Fortunately, early reports are in. It sounds like there are a few catchy tunes, but nothing resembling the cultural touchstone that was, and still is, “Let It Go.”
?Let it go. Let it go-o. Can’t hold me back anymore…
Okay, is your day ruined too? Great! Like me, you might be curious about why certain tunes take up space in our heads without paying rent. “Let It Go” certainly isn’t the only one. Other famous earworms are “Livin’ on a Prayer,” “Call Me Maybe” and the iconic, infuriating jingle for Kars 4 Kids.
These songs aren’t catchy just because they’re overplayed. There’s actual science behind why certain songs become earworms and others are enjoyed at a modest consumption. There’s a scientific name for earworms, too: involuntary musical imagery.
“There’s a sort of sweet spot,” says Kelly Jakubowski, an assistant professor at Durham University. “They can’t be too simple.” Jakubowski co-authored a 2016 study dissecting which aspects of popular songs from 2010 to early 2013 contributed to involuntary musical imagery. They surveyed 3,000 people about which songs get stuck in their heads the most. One key finding? There can be 100 songs on the radio and 99 don’t stick with you, but all it takes is one “Bad Romance” and that rah-rah bitch is in your head for days. The 2010 Lady Gaga hit was the leading earworm of ’em all. Gaga’s other hits “Alejandro” and “Poker Face” were also in the top 10. Maybe if she’d put a few earworms on ARTPOP, she’d still remember it.
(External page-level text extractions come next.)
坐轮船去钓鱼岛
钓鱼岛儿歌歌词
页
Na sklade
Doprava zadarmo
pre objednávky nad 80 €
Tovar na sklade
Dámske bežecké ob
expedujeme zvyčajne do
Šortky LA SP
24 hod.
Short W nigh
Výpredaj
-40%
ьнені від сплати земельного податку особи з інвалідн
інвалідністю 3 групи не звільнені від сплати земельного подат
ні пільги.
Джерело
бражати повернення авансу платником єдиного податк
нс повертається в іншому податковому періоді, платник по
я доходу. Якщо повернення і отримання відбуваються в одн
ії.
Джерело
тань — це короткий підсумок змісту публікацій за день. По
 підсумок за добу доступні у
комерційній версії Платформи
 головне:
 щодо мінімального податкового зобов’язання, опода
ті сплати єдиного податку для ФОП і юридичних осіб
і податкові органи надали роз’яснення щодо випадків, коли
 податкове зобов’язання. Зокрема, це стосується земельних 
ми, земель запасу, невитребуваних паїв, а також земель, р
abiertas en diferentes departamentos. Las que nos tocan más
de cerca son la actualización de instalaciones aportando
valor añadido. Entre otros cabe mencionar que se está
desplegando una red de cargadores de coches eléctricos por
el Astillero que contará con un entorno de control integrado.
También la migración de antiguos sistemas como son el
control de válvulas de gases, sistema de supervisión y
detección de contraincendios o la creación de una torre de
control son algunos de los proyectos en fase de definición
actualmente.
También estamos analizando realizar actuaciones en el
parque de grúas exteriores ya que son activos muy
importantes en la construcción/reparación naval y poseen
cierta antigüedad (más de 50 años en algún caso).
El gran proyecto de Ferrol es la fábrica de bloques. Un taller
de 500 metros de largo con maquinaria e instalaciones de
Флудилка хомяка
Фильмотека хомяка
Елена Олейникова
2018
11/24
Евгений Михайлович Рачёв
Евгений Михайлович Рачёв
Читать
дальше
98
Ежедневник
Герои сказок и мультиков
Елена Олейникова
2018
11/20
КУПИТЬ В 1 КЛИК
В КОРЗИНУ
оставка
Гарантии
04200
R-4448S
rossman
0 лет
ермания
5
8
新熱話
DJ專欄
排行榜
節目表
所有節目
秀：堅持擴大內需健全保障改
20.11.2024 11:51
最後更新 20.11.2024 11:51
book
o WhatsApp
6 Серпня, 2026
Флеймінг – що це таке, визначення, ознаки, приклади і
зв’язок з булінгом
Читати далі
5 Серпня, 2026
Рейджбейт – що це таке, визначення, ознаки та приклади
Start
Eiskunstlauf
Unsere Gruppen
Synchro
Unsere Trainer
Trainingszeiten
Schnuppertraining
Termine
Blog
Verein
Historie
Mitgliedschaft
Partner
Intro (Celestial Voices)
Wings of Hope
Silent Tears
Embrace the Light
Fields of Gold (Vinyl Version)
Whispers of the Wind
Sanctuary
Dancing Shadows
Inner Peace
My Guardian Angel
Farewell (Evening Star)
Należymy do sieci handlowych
Other tracks that made Jakubowski’s list included the aptly titled “Can’t Get You Out of My Head” by Kylie Minogue, “Don’t Stop Believing” by Journey, “Bohemian Rhapsody” by Queen and “Somebody That I Used to Know” by Gotye — remember him?
What do they all have in common? Three factors: an uptempo beat, generic melody and unique intervals. “They were fairly generic tunes, but then maybe once in a while they might have a sort of bigger leap than you would expect,” Jakubowski says.
There’s additional research suggesting some of us are more susceptible to earworms than others. “We could relate the sickness of the auditory cortex (the central part of the brain which is involved in auditory perception) to the frequency of the music in your head,” Nicolas Farrugia, an associate professor at France’s IMT Atlantique engineering university, tells MEL. His 2015 study in Consciousness and Cognition deduced that the less gray matter we have in our cortex, the more earworms we’re susceptible to. They’re still researching why this is.
So what do you do when the nieces and nephews are singing “Let It Go” again throughout Thanksgiving? Put on Moana — just kidding. According to Jakubowski’s follow-up study in 2014, there are three potential solutions: passivity (letting the song fade on its own), closure (remembering the next lines in the song, getting yourself out of that chorus loop), or displacement (replacing the offending tune with another sound).
The best trick I’ve found? A podcast. “Verbal material and musical material occupy the same sort of resources in the brain,” Jakubowski says. “Really focus on another speech aspect and the music should go away.”